Renegotiating a mortgage can be like ending a bad marriage: Both can be painstaking processes, but can leave you facing a more stable future.
And, much like reassessing a personal relationship, you have to determine when and whether to stick with your lending institution, or move on to another relationship.
Whether you’re a home, condo, townhouse or other property owner, timing the refinancing of a mortgage is everything – and key to deciding which bank, mortgage company or other lending institution to sign with and under what terms.
Take Ryan Henderson, whose recent remortgaging efforts focused on the condo he and his wife, lawyer Gia Ghassemi, own and rent out in downtown Toronto.
Although an investment manager with Edward Jones, Mr. Henderson said he and his wife still wanted help when their mortgage came due last month – partly because they also had to consider the payments they are making on their own home and primary residence – so they turned to independent mortgage agent David Larock because he deals with a variety of lenders.
“We had previously locked in in 2009 at what we thought was a great rate of 3.35 per cent for five years,” for the condo, says Mr. Henderson, 36. “Our renewal notice came in, and while the posted rate was still very good, our mortgage broker was able to shop it around.
“We did check with the big banks as well as our existing lender, however, their rates were not as competitive” as the mortgage company he and his wife eventually settled on – First National Financial LP.
“We ended up with an even better rate of 2.84 per cent fixed for five years,” with a 25-year amortization (the time it would take to pay off the mortgage). But while rates are important,” Mr. Henderson adds, “we considered other factors: online access; a great customer service department so far; and a little more wiggle room on things like additional payments.”
Historic low rates drive refinancing
With historically low mortgage rates in recent years – driven by the Bank of Canada’s key overnight interest rate, which has been at 1 per cent since September, 2010 – experts say more Canadians are also refinancing their mortgages before they expire to:
• Get better rates and lending conditions;
• Pay off and consolidate debts;
• Renovate their homes to increase their value and thus boost equity (the difference between the property’s value and what’s still owed);
• Buy second homes and investment properties;
• Increase cash flow , including for emergency reasons.

Provided data —
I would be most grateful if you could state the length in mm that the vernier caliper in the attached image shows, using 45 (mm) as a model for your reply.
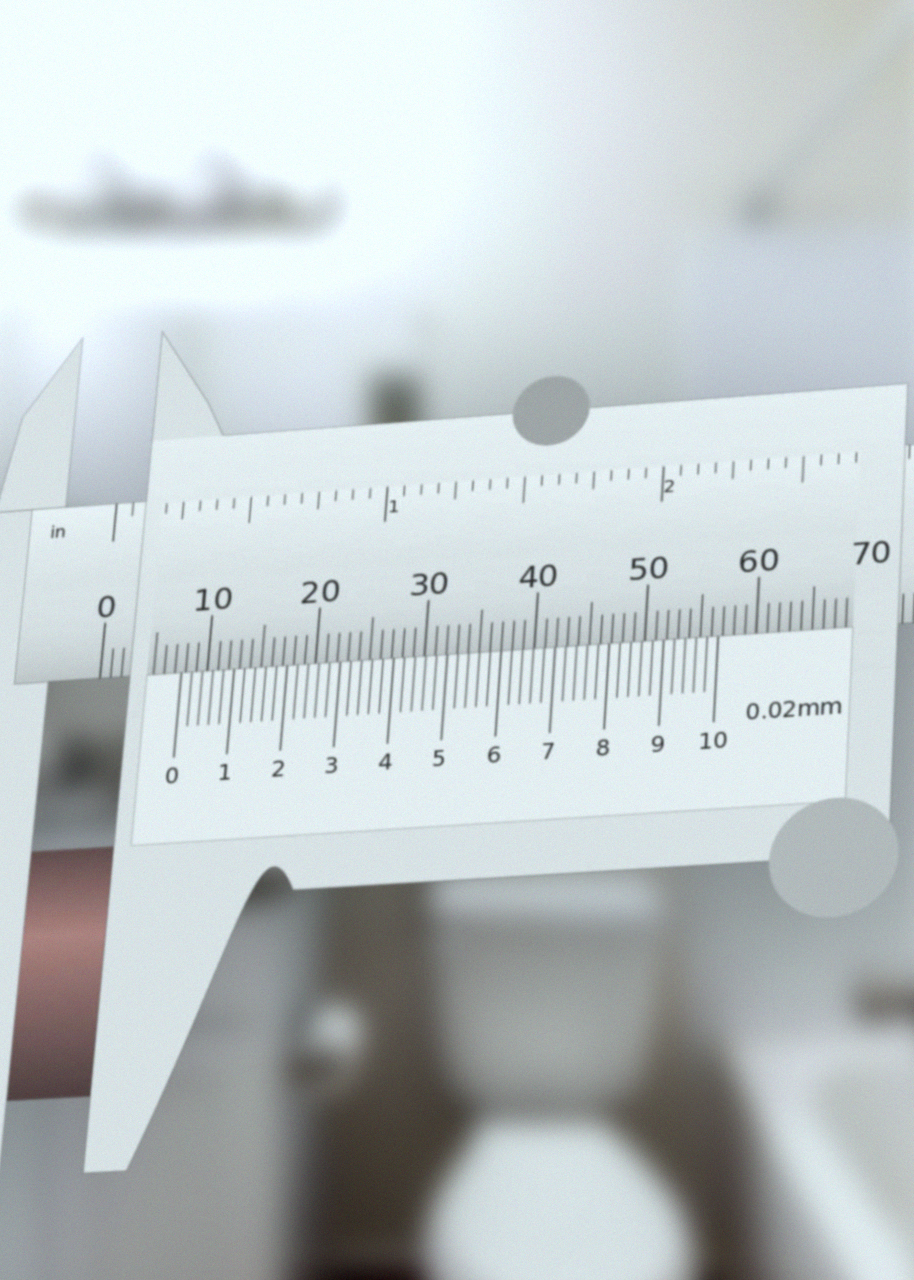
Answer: 7.6 (mm)
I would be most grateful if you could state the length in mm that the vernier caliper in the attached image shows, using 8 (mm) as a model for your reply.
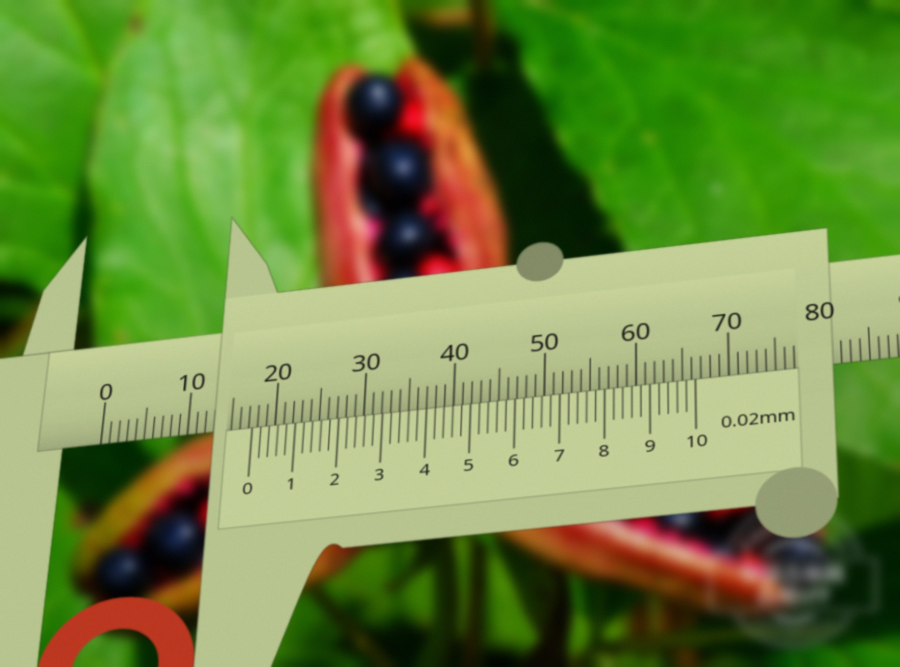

What to work on —
1. Answer these about the mortgage refinancing article:
(a) At what rate did the couple lock in the condo mortgage in 2009?
(b) Which mortgage company did they eventually settle on?
(c) At what level has the Bank of Canada's key overnight interest rate stood since September, 2010?
2. Return word for word the part of the mortgage refinancing article from "Although an investment" to "shop it around.".
Rely only on the mortgage refinancing article.

Answers for each item —
1.
(a) 3.35 per cent for five years
(b) First National Financial LP
(c) 1 per cent

2.
Although an investment manager with Edward Jones, Mr. Henderson said he and his wife still wanted help when their mortgage came due last month – partly because they also had to consider the payments they are making on their own home and primary residence – so they turned to independent mortgage agent David Larock because he deals with a variety of lenders.
“We had previously locked in in 2009 at what we thought was a great rate of 3.35 per cent for five years,” for the condo, says Mr. Henderson, 36. “Our renewal notice came in, and while the posted rate was still very good, our mortgage broker was able to shop it around.